The bruising battle in Wisconsin a year ago to curb the powers of public service unions was finally won by Governor Scott Walker and the Republicans in the state legislature. But, as a result, a judge of the Wisconsin Supreme Court faced a determined attempt to oust him from his seat (he survived), six state senators faced recall elections (four survived and the two losers had issues that would probably have cost them their seats regardless) and, this year, the governor himself faces a recall election.
I wouldn’t bet against him. The reforms have kicked in and the results are dramatic.
The reforms did a number of things. They ended the automatic collection of union dues by the state, causing an immediate drop in union income and the laying off of numerous union employees. They required that state employees kick in 5.8 percent of their salaries towards their own pensions and to pick up 12.6 percent of their health insurance premiums, bringing public employees more in line with private employee realities. Most important, it limited collective bargaining to salaries (and even that bargaining is limited by the rate of inflation).
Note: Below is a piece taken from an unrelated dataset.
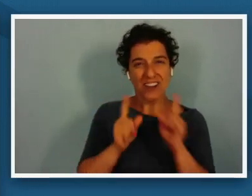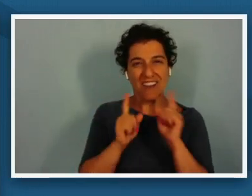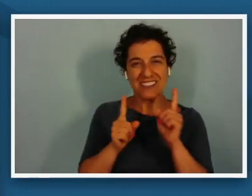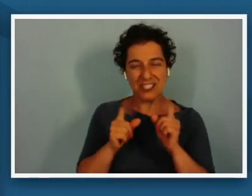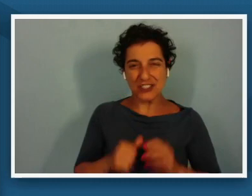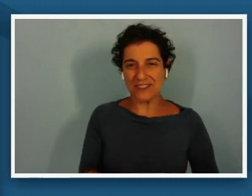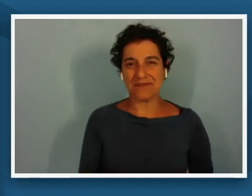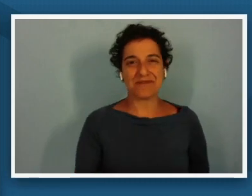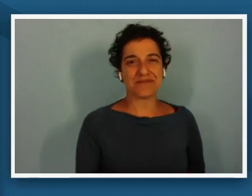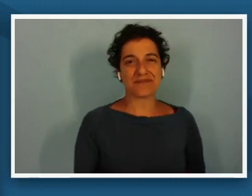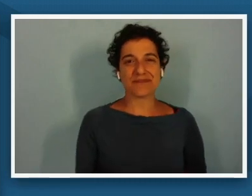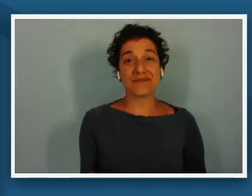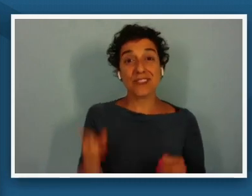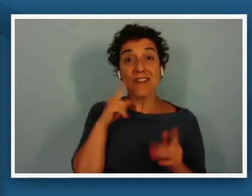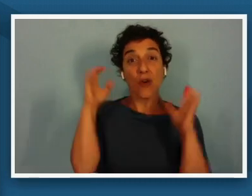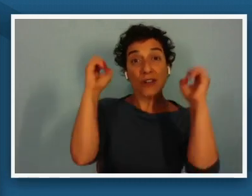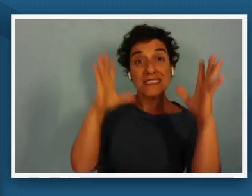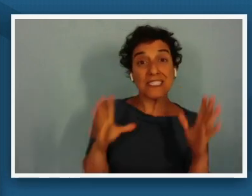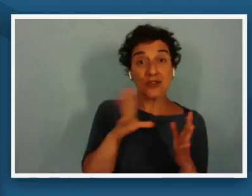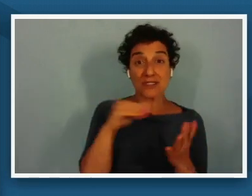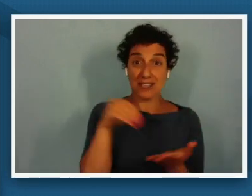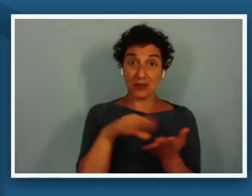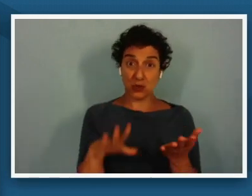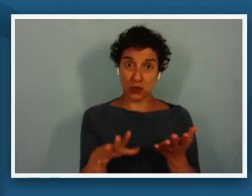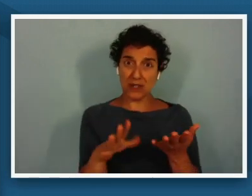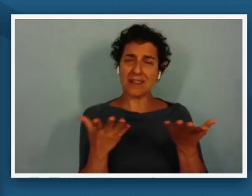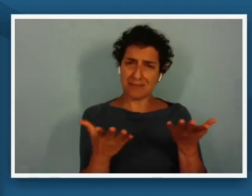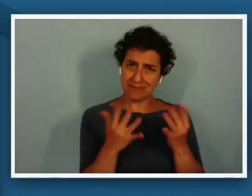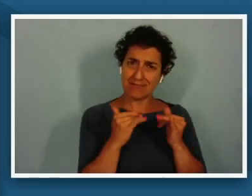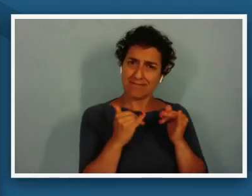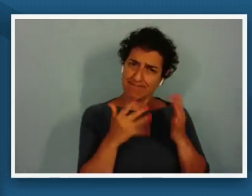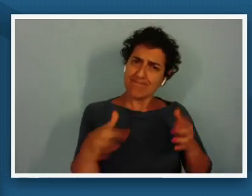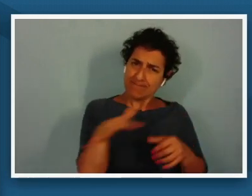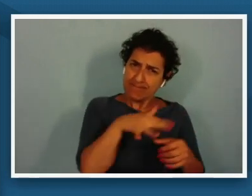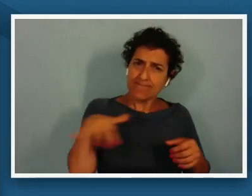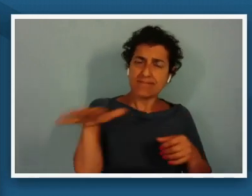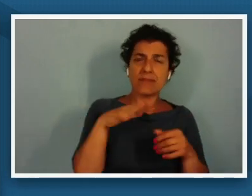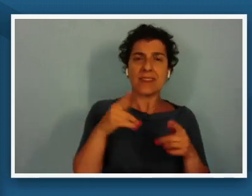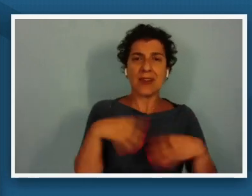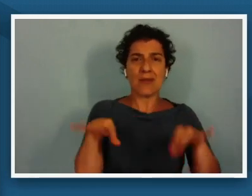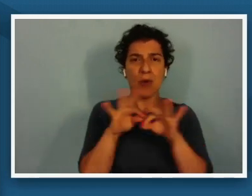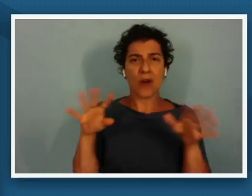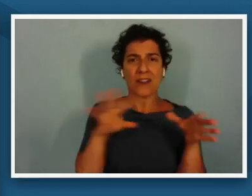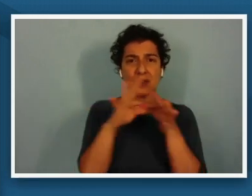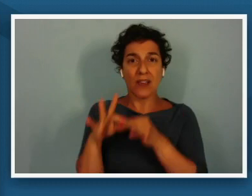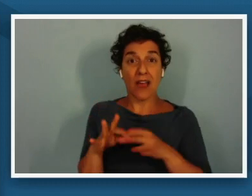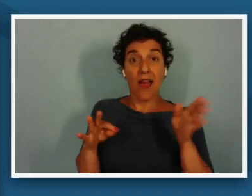for teachers and students alike it's important to be able to connect the past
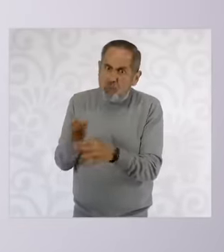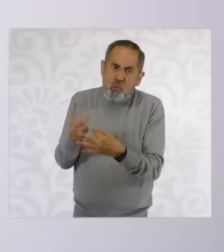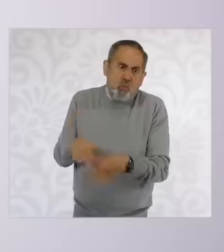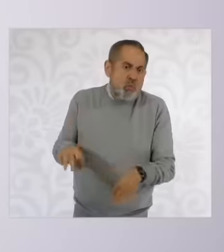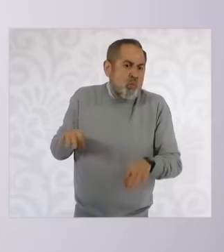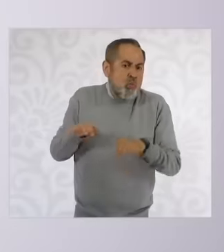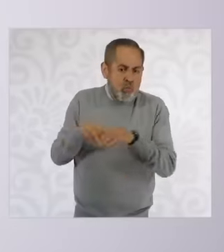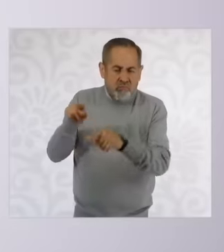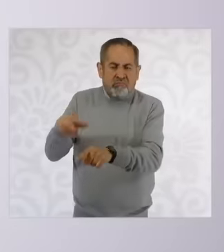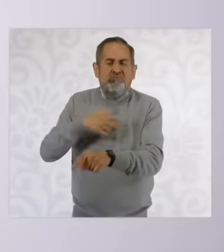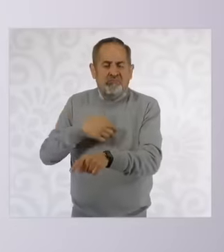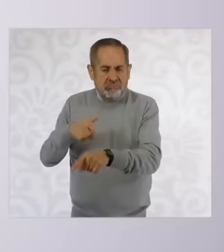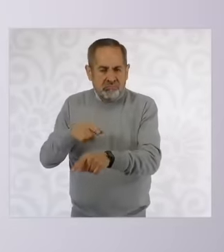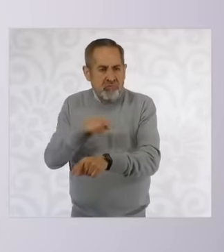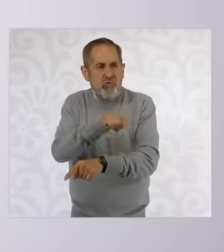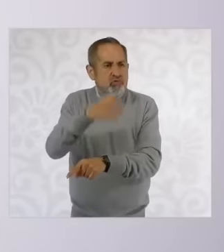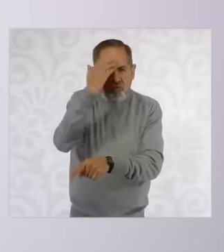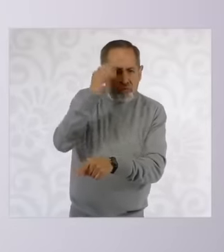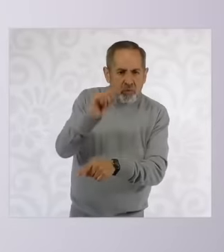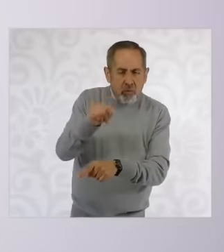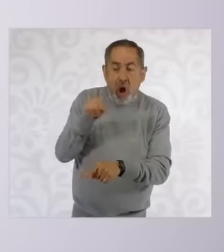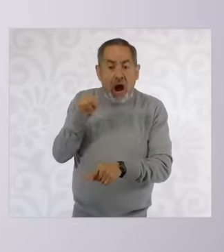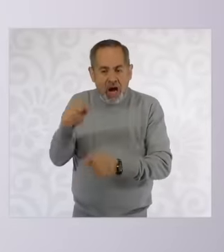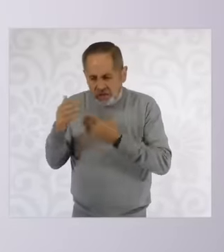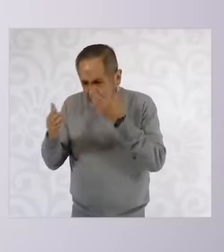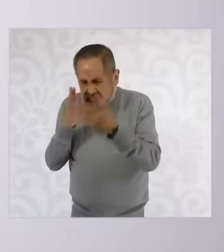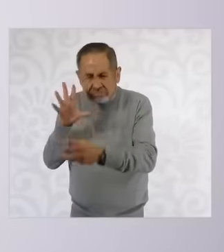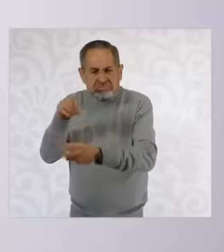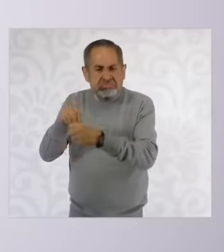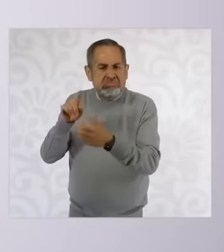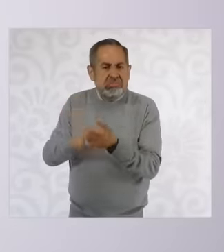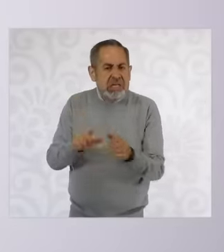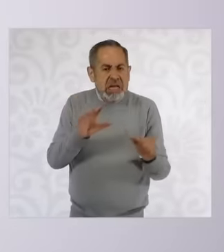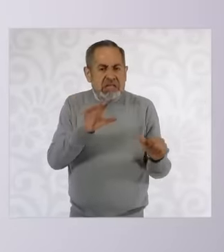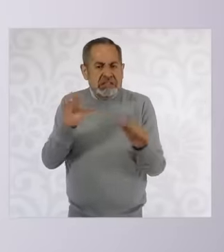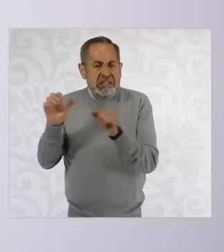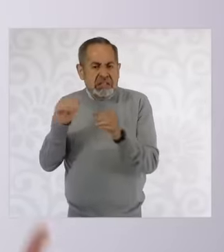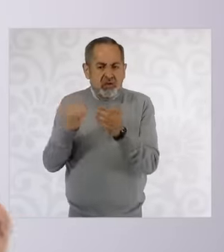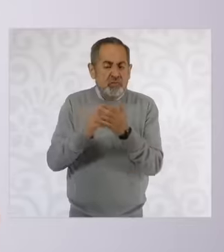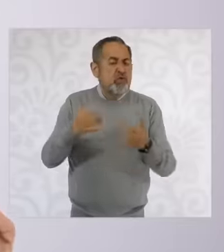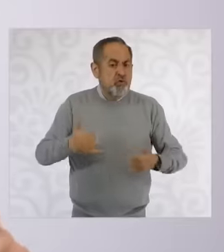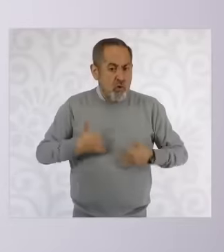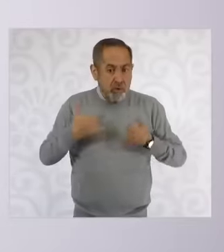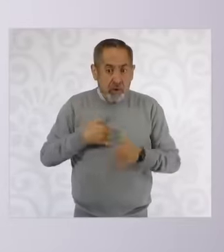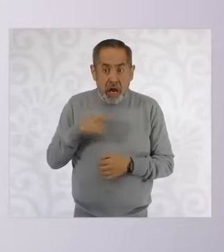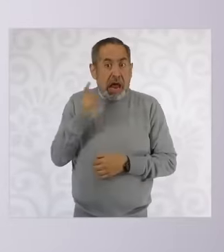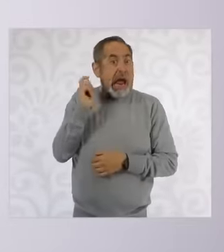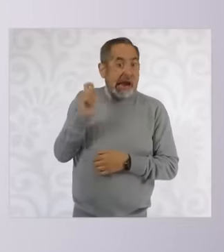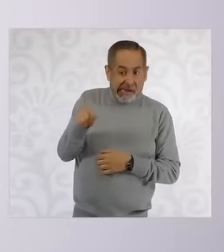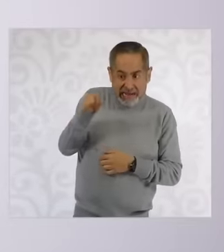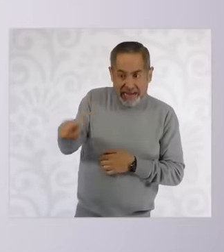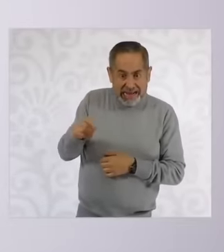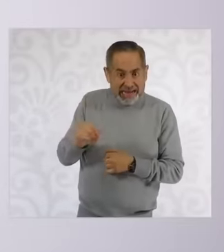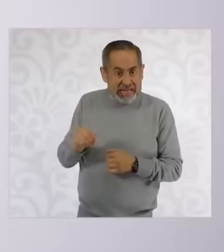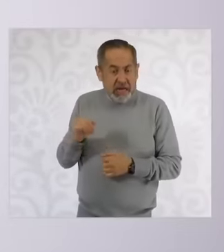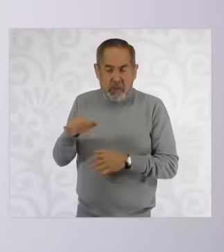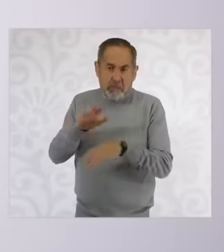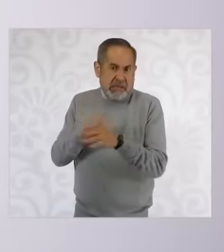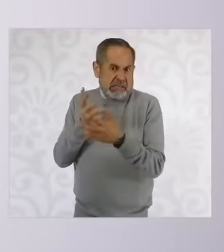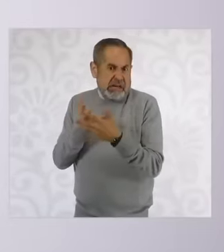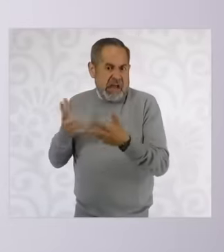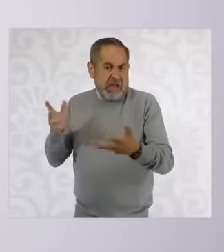little known, nearly 600,000 young people study there, in fact it is the largest public institution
For the first time in decades, school administrations are now actually able to administer their districts without union interference, and the savings have been huge. The MacIver Institute, a Wisconsin think tank, reports that of the 108 school districts that completed contracts with employees, 74 of them, with 319,000 students, have reported savings of no less than $162 million. If this is extrapolated out to all districts, it would amount to savings of nearly $448 million.
The biggest area of savings have been in health insurance. The teachers union insisted that districts use the union’s own health insurance company to provide coverage. No longer forced to use a monopoly provider, districts have either switched providers or used the threat of switching to force the union health insurance company to dramatically lower premiums. Savings have averaged $730,000 in districts that have switched providers or forced competitive bidding.
As a result of these dramatic savings, districts that have been able to benefit immediately from the reforms (some districts are locked into long-term contracts and cannot) have been able to avoid laying off teachers despite a significant drop in state aid and to avoid raising school taxes. Indeed, school tax bills that went out last December had an average increase of only 0.3 percent.
It is hard to imagine that with results like this, Governor Walker has anything to worry about.